教室のあちこちの机の上を見れば、それはわかる。数人の机の上に、花瓶にさした花が置いてある。実は、クラスメート数人が、そのバスに乗っていて、全員が転落の衝撃か炎上によって死んだのだ。世間的には、不幸な事故死扱いだけど、これも高山さん絡みかもしれない……。
とはいえ、事件性の事など、ニュースは全然触れない。自然災害に巻き込まれた、不幸極まりない事故としてだ。一通りのニュースが終われば、次のニュースへさっさと移る……。
『東京都内にあるB型作業所にて、放火とみられる火災が発生しました。焼け跡から二人の遺体が発見されたものの、まだ5人と連絡が取れておらず、警察と消防が捜索に当たっています。また、警察は、現場近くにいた女が、何らかの事情を知っているとみて、任意で話を聞いているとの事です』
このニュースも他人事ではない。ネット情報だけど、この女はダウン症に対する偏見を持っているそうだ。私はダウン症じゃないけど、その人からすると発達障害者も同じなのかな? 他人事じゃない上に、怖い話だね……。
「それは想定内の事だから大丈夫」
いつの間にか、高山さんがすぐ横に立っていた。こんなときにビックリさせないでほしい。
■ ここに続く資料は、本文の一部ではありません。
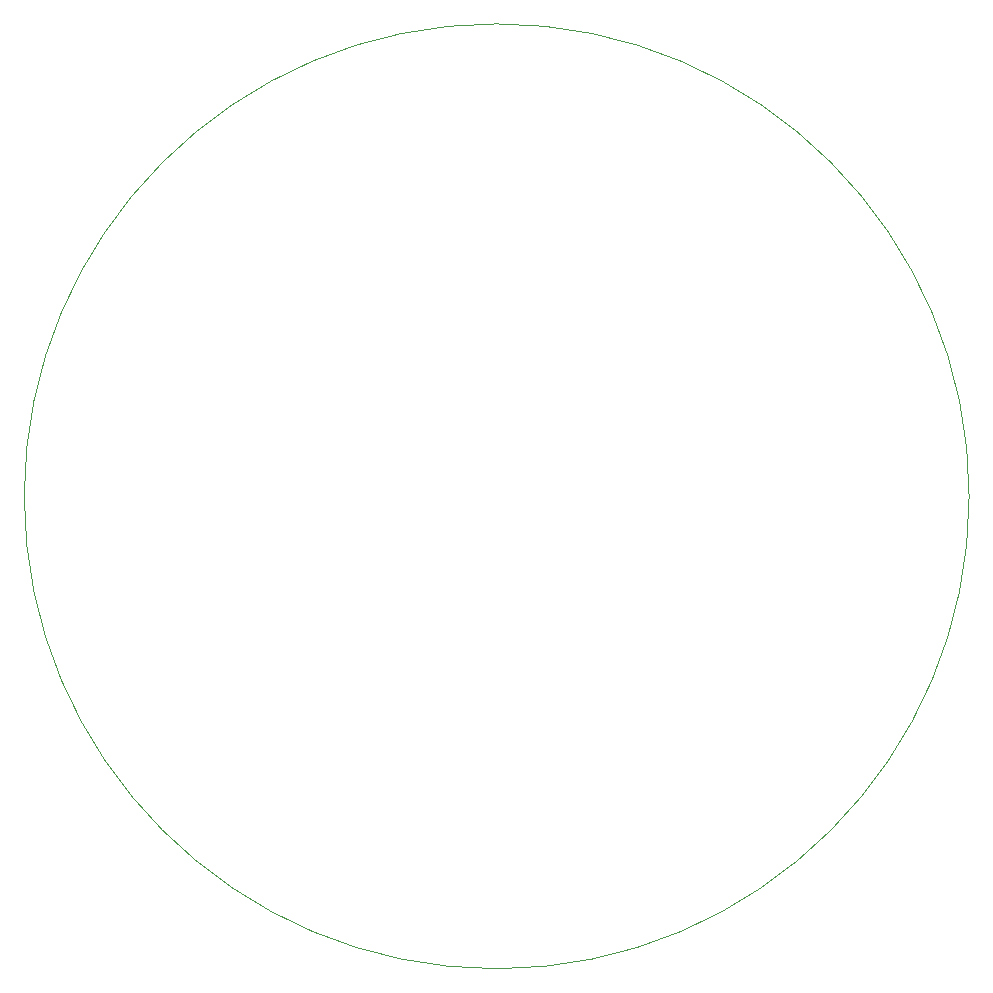
<source format=gbr>
%TF.GenerationSoftware,KiCad,Pcbnew,(6.0.9)*%
%TF.CreationDate,2023-02-05T00:50:23+02:00*%
%TF.ProjectId,power dis,706f7765-7220-4646-9973-2e6b69636164,rev?*%
%TF.SameCoordinates,Original*%
%TF.FileFunction,Profile,NP*%
%FSLAX46Y46*%
G04 Gerber Fmt 4.6, Leading zero omitted, Abs format (unit mm)*
G04 Created by KiCad (PCBNEW (6.0.9)) date 2023-02-05 00:50:23*
%MOMM*%
%LPD*%
G01*
G04 APERTURE LIST*
%TA.AperFunction,Profile*%
%ADD10C,0.100000*%
%TD*%
G04 APERTURE END LIST*
D10*
X240000000Y-60000000D02*
G75*
G03*
X240000000Y-60000000I-40000000J0D01*
G01*
M02*

</source>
「それぐらいの反動は想定できていたから、気にしなくていいよ」
そう言うと、彼女は歩き去る。平然とした口調だった。
高山さんは高山さんで、今は大変な時期だ。何しろ、ご両親の死体が、岐阜県の山中で見つかったのだから。ガードレールの無い道路から、車ごと転落した状態で、死後しばらく経ったご両親が発見されたという事だ。それもついおとといのニュースだ。
もちろん、私は真相を知っている身だ。おそらく、彼女やそのお仲間さんが、処理が済んだご両親の遺体を車に乗せて、道路から転落させたのだろう。
平然とした彼女の姿を見れば、これが「事故」ではないと、すぐに疑う事だろう。だが、疑うだけでそれ以上の行動を起こす事は、簡単な事ではない。私や坂本君が、真相を警察に打ち明けたとしても、私や坂本君は口封じで殺されるに違いない……。